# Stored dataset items
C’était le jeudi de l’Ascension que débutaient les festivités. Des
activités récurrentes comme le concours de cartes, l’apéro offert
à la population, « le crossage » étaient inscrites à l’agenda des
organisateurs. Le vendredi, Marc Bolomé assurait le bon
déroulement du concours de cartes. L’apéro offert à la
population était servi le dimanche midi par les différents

...

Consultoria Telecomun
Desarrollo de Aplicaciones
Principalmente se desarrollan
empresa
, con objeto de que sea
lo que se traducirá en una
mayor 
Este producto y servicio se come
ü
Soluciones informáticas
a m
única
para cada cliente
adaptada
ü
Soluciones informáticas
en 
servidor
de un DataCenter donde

# Exercise
Print, character for character, the lines of the records from the line containing "C’était le jeudi" up to and including the line containing "population était servi".

# Response
C’était le jeudi de l’Ascension que débutaient les festivités. Des
activités récurrentes comme le concours de cartes, l’apéro offert
à la population, « le crossage » étaient inscrites à l’agenda des
organisateurs. Le vendredi, Marc Bolomé assurait le bon
déroulement du concours de cartes. L’apéro offert à la
population était servi le dimanche midi par les différents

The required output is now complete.